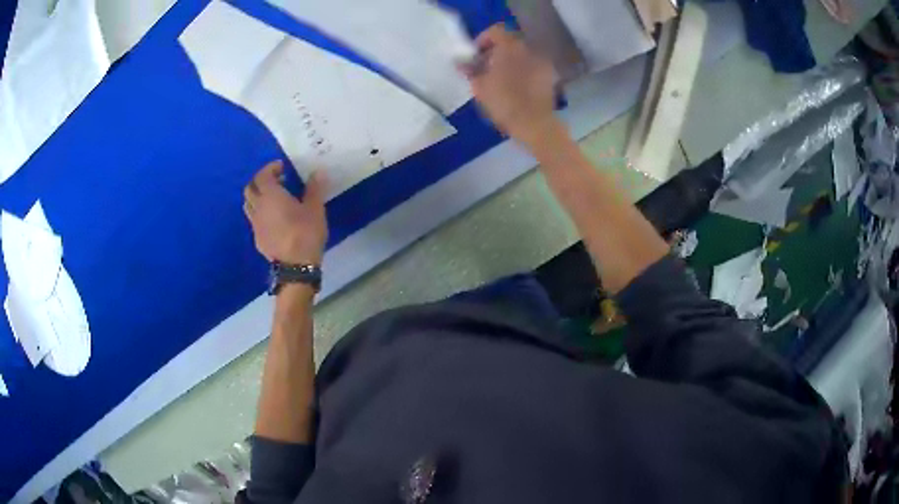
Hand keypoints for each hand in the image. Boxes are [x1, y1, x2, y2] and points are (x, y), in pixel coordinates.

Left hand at [243, 161, 327, 264]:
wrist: (295, 266)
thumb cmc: (305, 233)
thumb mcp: (315, 209)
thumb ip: (314, 189)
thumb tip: (317, 172)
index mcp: (271, 195)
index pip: (262, 175)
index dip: (270, 169)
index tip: (281, 167)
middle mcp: (258, 207)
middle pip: (249, 189)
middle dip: (260, 181)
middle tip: (275, 181)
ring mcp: (255, 224)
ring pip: (249, 205)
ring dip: (257, 197)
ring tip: (272, 199)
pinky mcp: (257, 239)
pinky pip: (254, 220)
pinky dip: (261, 214)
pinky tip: (274, 219)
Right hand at [462, 25, 559, 147]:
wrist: (535, 124)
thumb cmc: (503, 102)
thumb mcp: (479, 86)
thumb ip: (469, 70)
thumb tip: (460, 62)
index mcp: (510, 47)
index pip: (495, 31)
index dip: (483, 40)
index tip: (475, 55)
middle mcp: (528, 49)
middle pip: (510, 43)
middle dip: (496, 52)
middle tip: (485, 68)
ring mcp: (542, 63)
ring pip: (521, 55)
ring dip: (510, 62)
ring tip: (499, 80)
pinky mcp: (550, 77)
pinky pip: (532, 68)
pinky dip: (522, 72)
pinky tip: (515, 88)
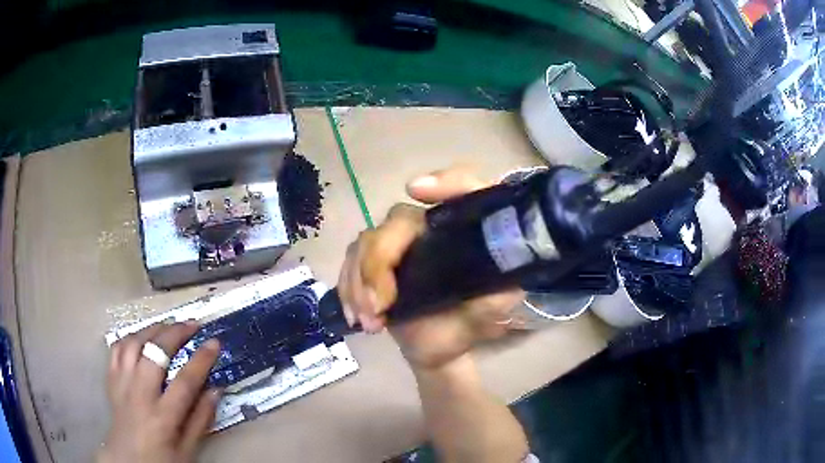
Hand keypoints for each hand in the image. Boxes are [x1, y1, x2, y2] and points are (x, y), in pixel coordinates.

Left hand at [98, 322, 221, 462]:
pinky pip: (117, 349)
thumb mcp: (187, 449)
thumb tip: (216, 390)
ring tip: (168, 324)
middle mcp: (140, 395)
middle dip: (175, 333)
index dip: (201, 360)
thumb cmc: (161, 459)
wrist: (127, 460)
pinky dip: (130, 337)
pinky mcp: (111, 379)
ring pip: (133, 344)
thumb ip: (201, 420)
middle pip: (155, 354)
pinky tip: (141, 336)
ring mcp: (122, 384)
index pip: (185, 382)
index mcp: (163, 417)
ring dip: (152, 329)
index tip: (214, 343)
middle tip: (192, 324)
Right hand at [337, 167, 524, 369]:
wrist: (439, 347)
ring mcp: (396, 244)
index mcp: (461, 230)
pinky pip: (349, 263)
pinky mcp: (372, 263)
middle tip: (378, 306)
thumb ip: (497, 298)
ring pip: (365, 243)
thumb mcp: (490, 314)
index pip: (463, 189)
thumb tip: (500, 282)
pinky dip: (348, 289)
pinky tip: (354, 317)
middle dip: (379, 264)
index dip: (446, 182)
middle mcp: (427, 228)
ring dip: (359, 283)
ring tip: (368, 322)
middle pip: (397, 221)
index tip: (416, 190)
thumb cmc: (466, 325)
═══
=== ABOUT THIS TASK ===
Print the whole listing above once more, word for word, without its pictures.

=== RESULT BELOW ===
Hand keypoints for each hand in the image. Boxes are [x1, y1, x2, y2] and points are (x, y), in pixel coordinates.

Left hand at [243, 161, 327, 264]:
wrist: (295, 266)
thumb cmc: (305, 233)
thumb mcp: (315, 209)
thumb ip: (314, 189)
thumb tip: (317, 172)
index mcp: (271, 195)
index pip: (262, 175)
index dip: (270, 169)
index tip: (281, 167)
middle mcp: (258, 207)
middle pip: (249, 189)
middle dip: (260, 181)
middle tip: (275, 181)
ring mcp: (255, 224)
ring pip: (249, 205)
ring dip: (257, 197)
ring tip: (272, 199)
pinky mcp: (257, 239)
pinky pip: (254, 220)
pinky dip: (261, 214)
pinky tip: (274, 219)
Right hand at [462, 25, 559, 147]:
wrist: (535, 124)
thumb cmc: (503, 102)
thumb mcp: (479, 86)
thumb ip: (469, 70)
thumb tip: (460, 62)
index mcp: (510, 47)
index pip: (495, 31)
index dip: (483, 40)
index tip: (475, 55)
middle mcp: (528, 49)
middle pip: (510, 43)
middle dip: (496, 52)
middle tip: (485, 68)
ring mcp: (542, 63)
ring pip: (521, 55)
ring dip: (510, 62)
ring tip: (499, 80)
pinky mcp: (550, 77)
pinky pip: (532, 68)
pinky dip: (522, 72)
pinky tip: (515, 88)
Hand keypoints for each hand in the image. Boxes are [x1, y1, x2, y2] and points are (x, y), in pixel coordinates.

Left hand at [98, 322, 221, 462]:
pinky pip: (117, 349)
thumb mcp: (187, 449)
thumb tip: (216, 390)
ring tip: (168, 324)
middle mcp: (140, 395)
middle dip: (175, 333)
index dip: (201, 360)
thumb cmc: (161, 459)
wrist: (127, 460)
pinky dip: (130, 337)
pinky mcp: (111, 379)
ring pip: (133, 344)
thumb ip: (201, 420)
middle pip: (155, 354)
pinky tip: (141, 336)
ring mcp: (122, 384)
index pip: (185, 382)
index mcp: (163, 417)
ring dip: (152, 329)
index tip: (214, 343)
middle tip: (192, 324)
Right hand at [337, 167, 524, 369]:
wrist: (439, 347)
ring mcp: (396, 244)
index mcp: (461, 230)
pinky pip: (349, 263)
pinky mcp: (372, 263)
middle tip: (378, 306)
thumb ip: (497, 298)
ring pip: (365, 243)
thumb mcp: (490, 314)
index pip: (463, 189)
thumb tip: (500, 282)
pinky dip: (348, 289)
pinky tip: (354, 317)
middle dip: (379, 264)
index dip: (446, 182)
middle mcp: (427, 228)
ring dip: (359, 283)
ring tip: (368, 322)
middle pip: (397, 221)
index tip: (416, 190)
thumb cmc: (466, 325)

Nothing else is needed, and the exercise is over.